_DOCUMENT TEXT:_
______
Expected Council Action
In September, the Security Council will hold a briefing, followed by consultations, to discuss the situation in Somalia. Special Representative for Somalia and head of the UN Assistance Mission in Somalia (UNSOM) James Swan and an AU representative are the anticipated briefers.
Key Recent Developments
On 23 May, the Council received a briefing from Swan and the Special Representative of the Chairperson of the AU Commission for Somalia, Ambassador Francisco Madeira, on the latest situation in Somalia. The meeting took place after Somalia’s electoral process had concluded with the election of Hassan Sheikh Mohamud as the tenth president of Somalia. He previously served in the same position from 2012 to 2017. Council members welcomed this development and congratulated the newly elected president.
On 26 May, the Security Council unanimously adopted resolution 2632, which extended the mandate of UNSOM until 31 October. It also requested the Secretary-General to undertake a strategic review of the mission in consultation with the Somali government and submit a report by 30 September with recommendations for clearly defined, measurable and realistic benchmarks to track the implementation of the mission’s mandate. Addressing the Security Council after the adoption of the resolution, Ambassador Abukar Dahir Osman, the Permanent Representative of Somalia to the UN, set out his country’s position on the strategic review, underscoring the need to align UN support with national priorities. He also stressed that “the end state must be clear, encompassing a common understanding and a shared vision of the road map for the transition from special political mission to United Nations country team”.
Mohamud, who was inaugurated on 9 June, has identified the following priorities: promoting national reconciliation, strengthening federalism and improving relations between Mogadishu and the regional states, intensifying the fight against Al-Shabaab, finalising the constitutional review process and judicial reform, and addressing the humanitarian situation. Accordingly, he has met twice with regional state leaders since his inauguration and visited Baidoa and Dusmareb, the capitals of South West and Galmudug states, respectively.
On 15 June, Mohamud appointed Hamza Abdi Barre, a Somali politician from the Ogaden branch of the Darod clan, as the prime minister. On 2 August, Barre announced a new cabinet composed of 75 members, including 26 ministers.
Mohamud has vowed to defeat Al-Shabaab, which continues to pose serious security threats. In a defiant move aimed at the new Somali government, Al-Shabaab militants stormed a hotel in Mogadishu on 19 August. The siege, which reportedly lasted more than 30 hours, left 21 people dead and 110 wounded. In July, the group also launched a cross-border attack in the Somali region of Ethiopia in which 17 people, including Ethiopian police officers and civilians, were killed, according to media reports. This attack came at a time when Ethiopia is facing domestic challenges, which seem to have encouraged Al-Shabaab’s regional ambitions.
Somalia is facing its worst drought in four decades, and Mohamud has appointed Abdirahman Abdishakur Warsame, a Somali politician and leader of the Wadajir Party, as his Special Envoy to mobilise international support for drought response. According to the UN, a failed rainy season, rising food prices and inadequate international assistance have contributed to the severe humanitarian situation, displacing more than a million people and leaving 7.8 million people acutely food insecure.
______
_EXTRACTED DATA:_
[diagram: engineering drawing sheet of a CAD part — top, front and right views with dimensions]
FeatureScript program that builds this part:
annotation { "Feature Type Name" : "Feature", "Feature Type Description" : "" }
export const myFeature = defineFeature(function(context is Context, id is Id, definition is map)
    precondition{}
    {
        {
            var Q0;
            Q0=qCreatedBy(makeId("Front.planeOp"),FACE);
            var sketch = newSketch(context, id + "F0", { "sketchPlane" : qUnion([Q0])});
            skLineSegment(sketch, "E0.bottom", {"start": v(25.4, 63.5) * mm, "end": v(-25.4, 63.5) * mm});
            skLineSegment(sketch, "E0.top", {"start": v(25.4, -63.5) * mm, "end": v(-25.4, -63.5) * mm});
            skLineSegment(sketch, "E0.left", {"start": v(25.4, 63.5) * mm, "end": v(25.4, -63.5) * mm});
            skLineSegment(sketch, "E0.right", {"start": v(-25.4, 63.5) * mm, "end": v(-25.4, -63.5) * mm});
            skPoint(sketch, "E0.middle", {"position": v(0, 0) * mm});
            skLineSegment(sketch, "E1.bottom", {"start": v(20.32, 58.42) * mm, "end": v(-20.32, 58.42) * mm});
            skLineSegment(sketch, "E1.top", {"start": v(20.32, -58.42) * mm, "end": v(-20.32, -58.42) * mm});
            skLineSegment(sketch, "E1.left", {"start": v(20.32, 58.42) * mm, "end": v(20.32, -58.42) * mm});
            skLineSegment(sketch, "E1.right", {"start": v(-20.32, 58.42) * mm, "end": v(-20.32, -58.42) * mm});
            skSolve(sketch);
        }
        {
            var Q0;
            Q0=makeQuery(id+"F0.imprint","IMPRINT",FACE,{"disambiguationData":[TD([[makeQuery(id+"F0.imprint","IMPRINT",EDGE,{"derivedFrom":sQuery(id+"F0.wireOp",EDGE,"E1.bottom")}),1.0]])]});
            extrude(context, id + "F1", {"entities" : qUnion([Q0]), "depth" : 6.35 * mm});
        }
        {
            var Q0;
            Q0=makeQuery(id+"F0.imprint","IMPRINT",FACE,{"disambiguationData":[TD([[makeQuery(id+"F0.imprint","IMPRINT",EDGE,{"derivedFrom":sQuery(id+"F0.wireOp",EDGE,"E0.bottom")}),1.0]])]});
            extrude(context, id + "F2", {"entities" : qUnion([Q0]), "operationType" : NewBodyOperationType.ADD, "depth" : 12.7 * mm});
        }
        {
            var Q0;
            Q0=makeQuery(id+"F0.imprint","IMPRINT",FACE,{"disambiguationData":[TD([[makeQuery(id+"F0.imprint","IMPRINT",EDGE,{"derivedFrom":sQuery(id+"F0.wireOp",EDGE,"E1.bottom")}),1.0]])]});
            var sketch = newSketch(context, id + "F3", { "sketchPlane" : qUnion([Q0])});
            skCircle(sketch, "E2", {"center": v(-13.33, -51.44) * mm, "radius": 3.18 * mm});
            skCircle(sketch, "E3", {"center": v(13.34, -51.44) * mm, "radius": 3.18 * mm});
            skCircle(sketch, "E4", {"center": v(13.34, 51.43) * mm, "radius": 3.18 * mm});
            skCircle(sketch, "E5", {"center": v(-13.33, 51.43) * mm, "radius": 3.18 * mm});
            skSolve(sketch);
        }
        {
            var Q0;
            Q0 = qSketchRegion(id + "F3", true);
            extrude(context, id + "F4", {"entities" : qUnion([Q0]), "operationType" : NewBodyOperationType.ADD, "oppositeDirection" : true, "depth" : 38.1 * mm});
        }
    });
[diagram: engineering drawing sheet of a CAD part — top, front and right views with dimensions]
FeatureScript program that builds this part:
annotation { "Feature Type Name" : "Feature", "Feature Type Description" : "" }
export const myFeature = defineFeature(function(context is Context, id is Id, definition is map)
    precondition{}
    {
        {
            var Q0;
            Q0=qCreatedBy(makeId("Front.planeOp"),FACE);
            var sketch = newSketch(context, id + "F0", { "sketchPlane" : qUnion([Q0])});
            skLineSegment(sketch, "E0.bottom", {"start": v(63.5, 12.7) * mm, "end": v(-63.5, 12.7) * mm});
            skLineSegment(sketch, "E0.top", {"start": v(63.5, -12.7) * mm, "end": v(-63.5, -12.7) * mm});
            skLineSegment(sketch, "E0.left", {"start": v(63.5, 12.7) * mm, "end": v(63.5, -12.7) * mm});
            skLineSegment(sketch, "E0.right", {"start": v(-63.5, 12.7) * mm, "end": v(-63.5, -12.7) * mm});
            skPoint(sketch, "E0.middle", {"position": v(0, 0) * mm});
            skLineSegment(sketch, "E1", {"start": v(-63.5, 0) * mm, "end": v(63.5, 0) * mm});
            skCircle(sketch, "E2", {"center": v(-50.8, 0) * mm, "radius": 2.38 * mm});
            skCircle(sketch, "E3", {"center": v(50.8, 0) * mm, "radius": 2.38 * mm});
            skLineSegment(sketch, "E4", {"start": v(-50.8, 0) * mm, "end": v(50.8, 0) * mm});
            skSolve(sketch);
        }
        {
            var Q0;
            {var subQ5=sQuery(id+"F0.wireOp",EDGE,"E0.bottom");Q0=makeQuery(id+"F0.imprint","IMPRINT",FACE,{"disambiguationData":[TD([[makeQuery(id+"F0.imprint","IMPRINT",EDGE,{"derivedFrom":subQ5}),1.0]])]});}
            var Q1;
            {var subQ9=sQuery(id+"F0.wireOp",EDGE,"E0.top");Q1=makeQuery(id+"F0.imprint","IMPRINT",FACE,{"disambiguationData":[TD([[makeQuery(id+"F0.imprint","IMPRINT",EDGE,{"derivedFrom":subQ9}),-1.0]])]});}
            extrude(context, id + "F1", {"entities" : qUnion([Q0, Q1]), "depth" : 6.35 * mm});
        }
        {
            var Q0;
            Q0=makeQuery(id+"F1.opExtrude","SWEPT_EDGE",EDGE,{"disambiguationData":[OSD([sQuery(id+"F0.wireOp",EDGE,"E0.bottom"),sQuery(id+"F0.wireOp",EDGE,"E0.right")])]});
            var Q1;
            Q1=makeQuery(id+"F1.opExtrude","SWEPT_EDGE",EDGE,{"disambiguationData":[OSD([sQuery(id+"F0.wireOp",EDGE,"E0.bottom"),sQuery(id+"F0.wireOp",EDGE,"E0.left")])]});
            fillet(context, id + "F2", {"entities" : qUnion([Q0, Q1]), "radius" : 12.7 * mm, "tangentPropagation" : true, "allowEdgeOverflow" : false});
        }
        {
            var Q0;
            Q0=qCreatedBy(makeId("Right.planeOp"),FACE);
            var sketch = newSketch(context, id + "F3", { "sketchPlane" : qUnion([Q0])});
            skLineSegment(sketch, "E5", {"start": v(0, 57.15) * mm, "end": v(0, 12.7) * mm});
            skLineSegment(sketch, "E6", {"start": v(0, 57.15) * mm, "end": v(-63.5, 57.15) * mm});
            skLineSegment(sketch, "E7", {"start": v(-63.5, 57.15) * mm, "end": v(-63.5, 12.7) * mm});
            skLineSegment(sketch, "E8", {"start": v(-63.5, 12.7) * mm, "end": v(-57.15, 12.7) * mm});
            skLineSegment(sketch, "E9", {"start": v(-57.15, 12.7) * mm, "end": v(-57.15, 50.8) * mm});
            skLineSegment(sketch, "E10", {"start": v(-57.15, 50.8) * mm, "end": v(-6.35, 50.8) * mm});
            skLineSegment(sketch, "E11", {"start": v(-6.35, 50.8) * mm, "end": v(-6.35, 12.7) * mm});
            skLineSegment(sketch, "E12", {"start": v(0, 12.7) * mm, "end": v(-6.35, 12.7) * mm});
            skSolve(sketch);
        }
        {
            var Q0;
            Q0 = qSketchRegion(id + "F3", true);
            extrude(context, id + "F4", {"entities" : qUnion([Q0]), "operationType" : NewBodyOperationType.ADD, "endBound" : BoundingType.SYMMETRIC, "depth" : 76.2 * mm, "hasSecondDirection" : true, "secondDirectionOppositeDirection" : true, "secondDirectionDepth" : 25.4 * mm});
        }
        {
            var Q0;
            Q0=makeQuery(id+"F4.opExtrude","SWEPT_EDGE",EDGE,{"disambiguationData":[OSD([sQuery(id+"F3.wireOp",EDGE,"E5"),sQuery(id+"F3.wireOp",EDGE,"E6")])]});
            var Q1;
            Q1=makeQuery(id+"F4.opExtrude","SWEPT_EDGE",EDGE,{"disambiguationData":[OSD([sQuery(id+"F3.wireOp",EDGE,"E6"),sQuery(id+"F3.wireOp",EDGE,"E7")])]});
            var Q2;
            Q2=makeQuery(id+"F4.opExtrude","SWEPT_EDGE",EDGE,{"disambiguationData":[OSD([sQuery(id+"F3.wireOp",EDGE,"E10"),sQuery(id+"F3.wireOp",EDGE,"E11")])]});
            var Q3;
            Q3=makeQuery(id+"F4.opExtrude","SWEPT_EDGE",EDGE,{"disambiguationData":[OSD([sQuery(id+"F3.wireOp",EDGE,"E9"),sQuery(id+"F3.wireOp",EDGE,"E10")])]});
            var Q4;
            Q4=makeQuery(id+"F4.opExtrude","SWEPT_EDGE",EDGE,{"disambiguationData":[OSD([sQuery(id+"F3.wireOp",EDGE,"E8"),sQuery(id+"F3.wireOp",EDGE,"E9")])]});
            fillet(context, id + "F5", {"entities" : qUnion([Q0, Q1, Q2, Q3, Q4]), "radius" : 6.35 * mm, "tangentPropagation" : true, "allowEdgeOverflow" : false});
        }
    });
______
_WHAT TO DO:_
A. Give the full name of each person named in the Somalia briefing text.
B. Answer these from the Somalia briefing text:
(i) Which resolution extended the mandate of UNSOM?
(ii) How many members did the new cabinet announced on 2 August have?
(iii) How many people died in the hotel siege in Mogadishu on 19 August?
C. From the Somalia briefing text, extract the passage starting at "Mohamud, who was" and ending at "including 26 ministers.".

_PROBLEM SOLUTIONS:_
A.
- James Swan
- Francisco Madeira
- Hassan Sheikh Mohamud
- Abukar Dahir Osman
- Hamza Abdi Barre
- Abdirahman Abdishakur Warsame

B.
(i) Resolution 2632
(ii) 75 members, including 26 ministers
(iii) 21 people

C.
Mohamud, who was inaugurated on 9 June, has identified the following priorities: promoting national reconciliation, strengthening federalism and improving relations between Mogadishu and the regional states, intensifying the fight against Al-Shabaab, finalising the constitutional review process and judicial reform, and addressing the humanitarian situation. Accordingly, he has met twice with regional state leaders since his inauguration and visited Baidoa and Dusmareb, the capitals of South West and Galmudug states, respectively.
On 15 June, Mohamud appointed Hamza Abdi Barre, a Somali politician from the Ogaden branch of the Darod clan, as the prime minister. On 2 August, Barre announced a new cabinet composed of 75 members, including 26 ministers.